The various misspellings and otherwise invalid records aside, the top 20 CAs in these records are:
issue records (in all TLDs) | count | issue records (in Top 1M Domains) | count | |||
1. | letsencrypt.org | 2,769,264 | 1. | letsencrypt.org | 38,218 | |
2. | digicert.com | 2,059,878 | 2. | digicert.com | 29,777 | |
3. | comodoca.com | 2,010,652 | 3. | comodoca.com | 24,098 | |
4. | globalsign.com | 1,901,486 | 4. | pki.goog | 19,078 | |
5. | sectigo.com | 1,300,807 | 5. | globalsign.com | 9,522 | |
6. | pki.goog | 384,434 | 6. | sectigo.com | 8,632 | |
7. | trust-provider.com | 157,727 | 7. | amazon.com | 5,382 | |
8. | ; | 79,788 | 8. | amazonaws.com | 2,545 | |
9. | amazon.com | 70,065 | 9. | amazontrust.com | 2,139 | |
10. | certum.pl | 32,870 | 10. | godaddy.com | 2,020 | |
11. | entrust.net | 23,103 | 11. | awstrust.com | 1,998 | |
12. | godaddy.com | 22,537 | 12. | entrust.net | 949 | |
13. | geotrust.com | 14,587 | 13. | certum.pl | 620 | |
14. | starfieldtech.com | 13,776 | 14. | ; | 417 | |
15. | ssl.com | 13,484 | 15. | quovadisglobal.com | 407 | |
16. | amazonaws.com | 13,051 | 16. | geotrust.com | 395 | |
17. | amazontrust.com | 10,922 | 17. | symantec.com | 354 | |
18. | awstrust.com | 10,500 | 18. | trust-provider.com | 338 | |
19. | rapidssl.com | 9,549 | 19. | thawte.com | 318 | |
20. | comodo.com | 7,968 | 20. | comodo.com | 268 | |
What you see here shows the overwhelming majority of CAA records using just a handful of CAs. (The use of ; signals that no CA is allowed to issue a certificate for the domain in question; this is used primarily for parked and otherwise unused domains.)
But recall what RFC8659 says about the meaning of these records:
If the issue Property Tag is present in the Relevant RRset for an FQDN, it is a request that Issuers: 1. Perform CAA issue restriction processing for the FQDN, and 2. Grant authorization to issue certificates containing that FQDN to the holder of the issuer-domain-name or a party acting under the explicit authority of the holder of the issuer-domain-name.

RECORD EXTRACTS —
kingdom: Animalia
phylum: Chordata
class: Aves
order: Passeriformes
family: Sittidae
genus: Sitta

TASKS TO PERFORM —
**1.** Answer these from the CAA excerpt above, one line each:
(a) Which CA ranks first in both lists, and what is its count across all TLDs?
(b) What does the use of ";" signal?
(c) Which RFC does the excerpt cite on the meaning of these records?
**2.** Repeat the CAA excerpt word for word, starting at "But recall what" and ending at "of the issuer-domain-name.".

ANSWERS —
**1.**
(a) letsencrypt.org, with 2,769,264
(b) That no CA is allowed to issue a certificate for the domain in question
(c) RFC8659

**2.**
But recall what RFC8659 says about the meaning of these records:
If the issue Property Tag is present in the Relevant RRset for an FQDN, it is a request that Issuers: 1. Perform CAA issue restriction processing for the FQDN, and 2. Grant authorization to issue certificates containing that FQDN to the holder of the issuer-domain-name or a party acting under the explicit authority of the holder of the issuer-domain-name.